Client-side agent and centralized management / dashboard

Pectojin · February 9, 2018, 10:10am

Interesting read. I hadn’t thought about it before, but a client would definitely benefit from this.

I believe python’s urllib3 supports keep-alive to similarly keep a HTTPS connection open. That’ll work well for the proof of concept.

LKits · February 9, 2018, 3:41pm

I like where this is heading.

I totally agree that better solution would be when Duplicati would have something built-in. Checking some URL every XX seconds, waiting for commands.
I am all for security and installing custom software on client system is not anyone would want to do (me including).

SSH is bad idea, because then you’d need administrative access on either side. Many web-hosts don’t allow SSH. But almost every host allows MySQL+PHP. And that would be enough for simple REST JSON PHP API.

About bandwidth - I’m pretty sure it’s nothing, compared to even simplest off-site backup sizes. If you keep connection open, then it would be even more optimized.
Though, keeping connection open might not be possible for long duration, since web servers tend to time out.
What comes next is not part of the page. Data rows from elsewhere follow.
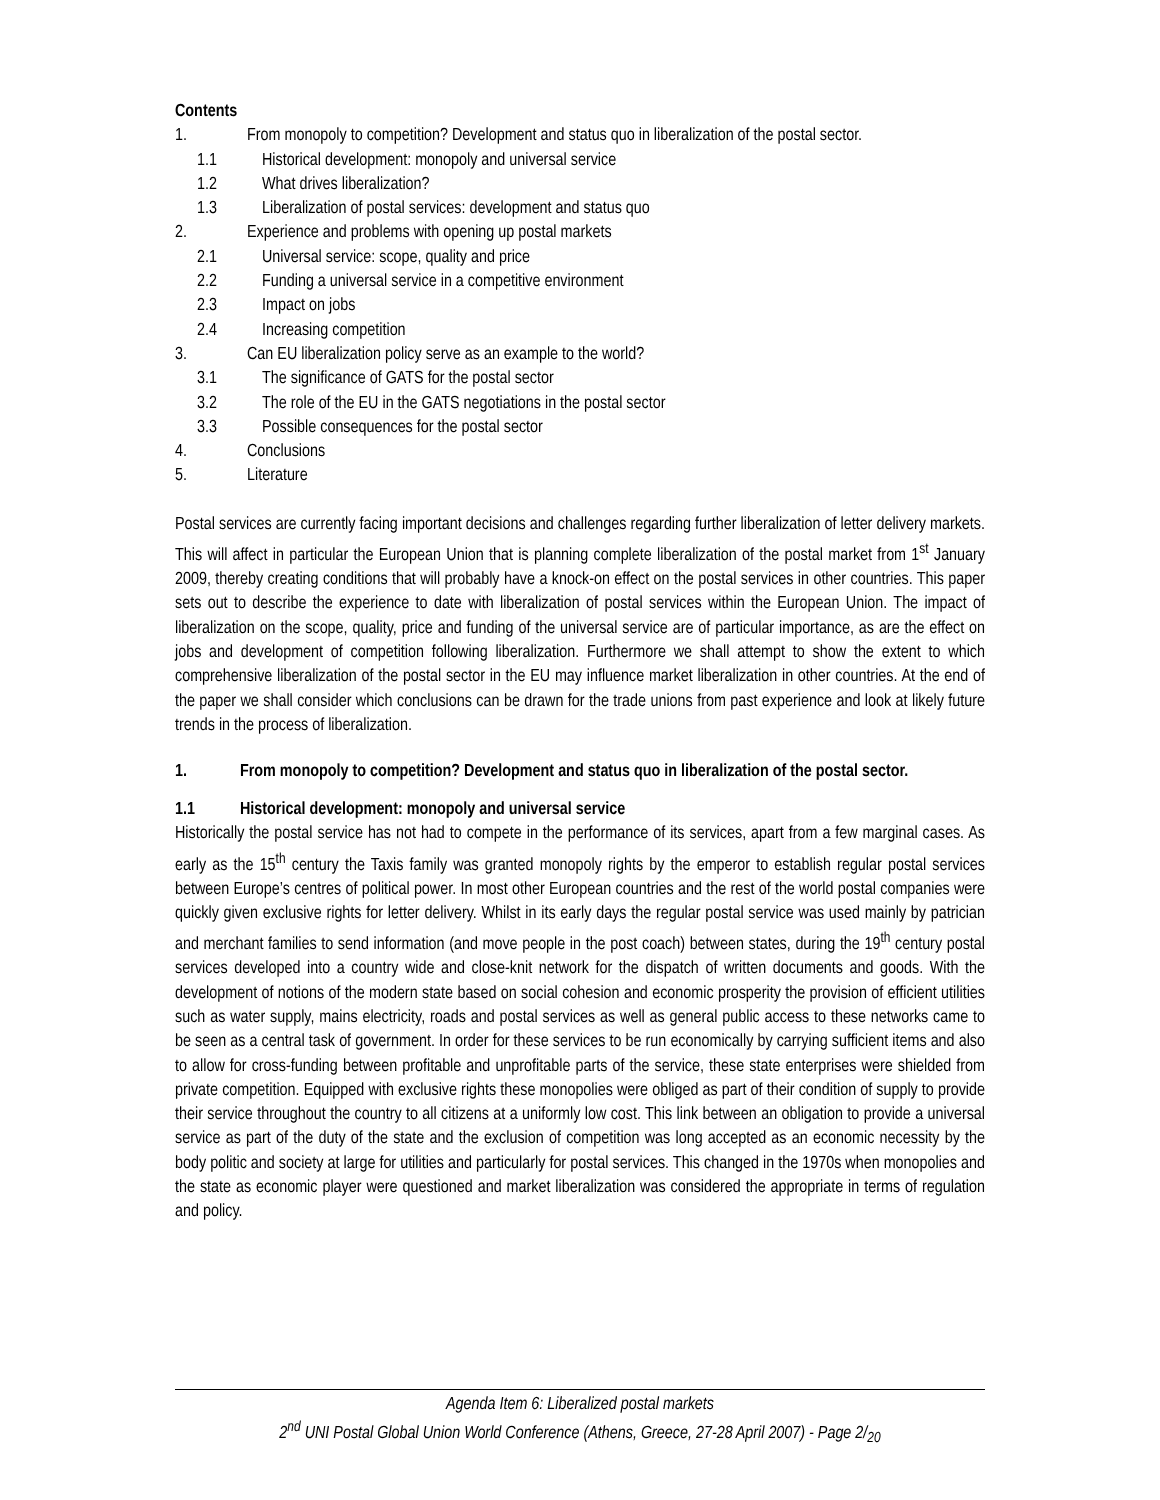Contents
1. From monopoly to competition? Development and status quo in liberalization of the postal sector.
1.1 Historical development: monopoly and universal service
1.2 What drives liberalization?
1.3 Liberalization of postal services: development and status quo
2. Experience and problems with opening up postal markets
2.1 Universal service: scope, quality and price
2.2 Funding a universal service in a competitive environment
2.3 Impact on jobs
2.4 Increasing competition
3. Can EU liberalization policy serve as an example to the world?
3.1 The significance of GATS for the postal sector
3.2 The role of the EU in the GATS negotiations in the postal sector
3.3 Possible consequences for the postal sector
4. Conclusions
5. Literature
Postal services are currently facing important decisions and challenges regarding further liberalization of letter delivery markets. This will affect in particular the European Union that is planning complete liberalization of the postal market from 1<sup>st</sup> January 2009, thereby creating conditions that will probably have a knock-on effect on the postal services in other countries. This paper sets out to describe the experience to date with liberalization of postal services within the European Union. The impact of liberalization on the scope, quality, price and funding of the universal service are of particular importance, as are the effect on jobs and development of competition following liberalization. Furthermore we shall attempt to show the extent to which comprehensive liberalization of the postal sector in the EU may influence market liberalization in other countries. At the end of the paper we shall consider which conclusions can be drawn for the trade unions from past experience and look at likely future trends in the process of liberalization.
1. From monopoly to competition? Development and status quo in liberalization of the postal sector.
1.1 Historical development: monopoly and universal service
Historically the postal service has not had to compete in the performance of its services, apart from a few marginal cases. As early as the 15<sup>th</sup> century the Taxis family was granted monopoly rights by the emperor to establish regular postal services between Europe’s centres of political power. In most other European countries and the rest of the world postal companies were quickly given exclusive rights for letter delivery. Whilst in its early days the regular postal service was used mainly by patrician and merchant families to send information (and move people in the post coach) between states, during the 19<sup>th</sup> century postal services developed into a country wide and close-knit network for the dispatch of written documents and goods. With the development of notions of the modern state based on social cohesion and economic prosperity the provision of efficient utilities such as water supply, mains electricity, roads and postal services as well as general public access to these networks came to be seen as a central task of government. In order for these services to be run economically by carrying sufficient items and also to allow for cross-funding between profitable and unprofitable parts of the service, these state enterprises were shielded from private competition. Equipped with exclusive rights these monopolies were obliged as part of their condition of supply to provide their service throughout the country to all citizens at a uniformly low cost. This link between an obligation to provide a universal service as part of the duty of the state and the exclusion of competition was long accepted as an economic necessity by the body politic and society at large for utilities and particularly for postal services. This changed in the 1970s when monopolies and the state as economic player were questioned and market liberalization was considered the appropriate in terms of regulation and policy.
Agenda Item 6: Liberalized postal markets
2<sup>nd</sup> UNI Postal Global Union World Conference (Athens, Greece, 27-28 April 2007) - Page 2/<sub>20</sub>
Still, quite easy to check on client side, if connection is open or not.

Right now, I’m implementing graphs to dashboard - not hard, because SQL queries make it quite dynamically easy. Next, I probably have to implement some kind of cache, because it’s not normal to query the database on every move.

Pectojin · February 10, 2018, 1:57am

Heh, the password authentication is giving me a lot more trouble than I expected. It does quite a few things in javascript when hashing (salt, nonce, parsing uft8/base64/hex).

And as usual, I totally overengineered my proof of concept, so I’m sitting on 260 lines of python code. The CLI looks very nice, but it can only fetch information so far and I haven’t done any work to filter the output.

Passwordless connections work and has base functionality. The rest is just placeholders.

And of course notifications are important

Pectojin · February 10, 2018, 9:02pm

It’s getting close to functional.
I can start/stop backups and I set some filters on the output so it’s more readable

Haven’t looked at the password auth again yet, but it’ll fit right into the framework once I get it working.

You can check out what I have so far:

Pectojin · February 11, 2018, 5:14pm

I took a crack at password auth again and I got it working now. So it works for both password protected servers and non-protected servers.

So it can connect to any Duplicati server and perform operations:

list backups/notifications/serversettings
get more info on backups
describe all info on backups
schedule a backup run
abort a backup run

I’m polishing a few of the operations off and working on fetching general/live logs and backup logs. Then I’ll look into the Daemon mode so it can serve as a Central management client.

Here is the python example duplicati-client/duplicati.py at d14974a35a4a7f9866ffe4ba2edc44e28c66b0da · Pectojin/duplicati-client · GitHub

Pectojin · February 25, 2018, 12:45am

@handyguy and @crazy4chrissi, my Duplicati Client is starting to be able to do a lot of the configuration tasks as a CLI tool.
I’m looking to start working on the Daemon mode, where it will fetch instructions from a task server and execute them. I drafted a task server API specification. It’s pretty early stage and needs to be formalized and actually implemented.

Would you be interested in doing a bit of collaboration on that part? I can easily make a tiny proof of concept, but it won’t be as interesting or useful as an actual integration into Duplicati Monitoring or dupReport.

@JonMikelV, How do you think we best approach getting a currently external tool included in Duplicati?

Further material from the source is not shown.